In total, 44.2% of the around 500 people that the Loan Market Association quizzed for its annual survey said that intense competition would be the largest influence on the loan market next year. At the end of 2012, only 13.5% of respondents felt that way. Instead, it was regulation that had loans bankers most concerned.

Loans bankers are right to be worried, if only because there are very few that will come out of 2013 not feeling like they’ve just taken a beating over everything from tenors to terms to pricing. But it looks as if the competition is already eroding the terms of loans for banks and there is nothing on the horizon that looks as if it could steady that frenzy.

In investment grade loans, swathes of firms have refinanced early to take advantage of the low prices on offer as banks try to undercut one another. Just last week, a German chemical products firm signed a refinancing facility and amended terms to €1.5bn of loans. The firm was paying 40bp over Euribor on the old loans and is now thought be paying 22.5bp. And this is not an isolated incident. Carlsberg, Siemens, Saint-Gobain and E.On have all come to the market and slashed margins to refinance existing debt.

Emerging market bankers have arguably had it as bad as or worse than their investment grade-focused colleagues. As well as pre-export finance structures being replaced by unsecured loans for sub-investment grade borrowers including EuroChem and MMK, emerging market loan margins and peripheral European loan prices briefly aligned in the last quarter. Gazprom Neft (Baa3/BBB-) signed its latest loan — a $2.15bn December deal — at a 150bp margin, this is the same price that better rated Spanish energy firm Gas Natural (Baa2/BBB/BBB+) paid for a €2.25bn deal in November.

Turkey example

Perhaps the biggest worry, and the greatest example of competition rather than fundamentals is driving the market, is among loans for Turkish financial institutions. Lenders have piled into these deals every year for the last decade. Turkey’s big five of Akbank, Garanti, Isbank, Vakifbank and Yapi Kredi, all offset rock bottom loan prices, which came well below lenders’ own costs of funding, by offering a wealth of ancillary business. The thinking goes that this lucrative ancillary business is easier to attract if you have already curried favour by lending a big ticket at low prices.
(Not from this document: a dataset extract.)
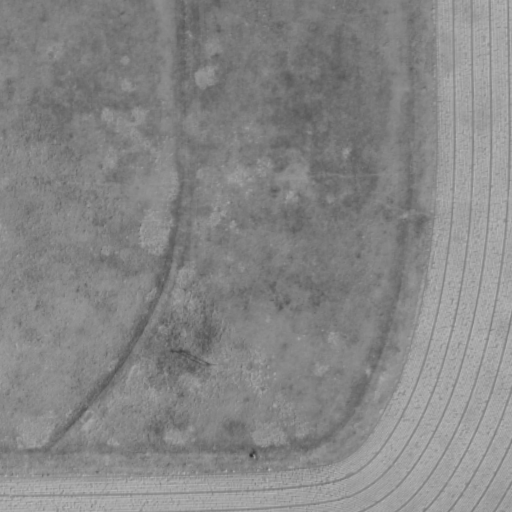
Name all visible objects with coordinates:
power tower: (210, 364)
At the beginning of 2013, Akbank set the standard by pricing its first of two annual loans at 100bp all-in. Lenders grumbled and claimed there was no way the margins could go lower. Then in August, Akbank priced its second and final loan of the year at 75bp all-in. Lenders threw their hands in the air in disgust and told EuroWeek in private that they hoped the deal would struggle so as not to encourage the other banks to follow suit. But the market didn’t put up as much (or any) resistance as they hoped for and 39 banks piled into the loan.

There’s good news and bad news for international banks looking at these deals. The good news is that Vakifbank’s Mustafa Turan, vice president of international banking and investor relations, told EuroWeek’s Turkey corporates and banks roundtable this week that he doesn’t see syndicated loan prices tightening again next year. The bad news is that it is generally considered by lenders to be Akbank and Garanti which have the power to set the benchmark pricing among Turkish FIs. 

And what was one of those bank's prediction for loan pricing next year?

A representative for Akbank on the same roundtable said that further reductions would depend on market conditions. If those conditions are ones of banks in furious competition to lend money with this year's lack of deal flow set to continue, then the signs are ominous for bankers worried about tougher conditions.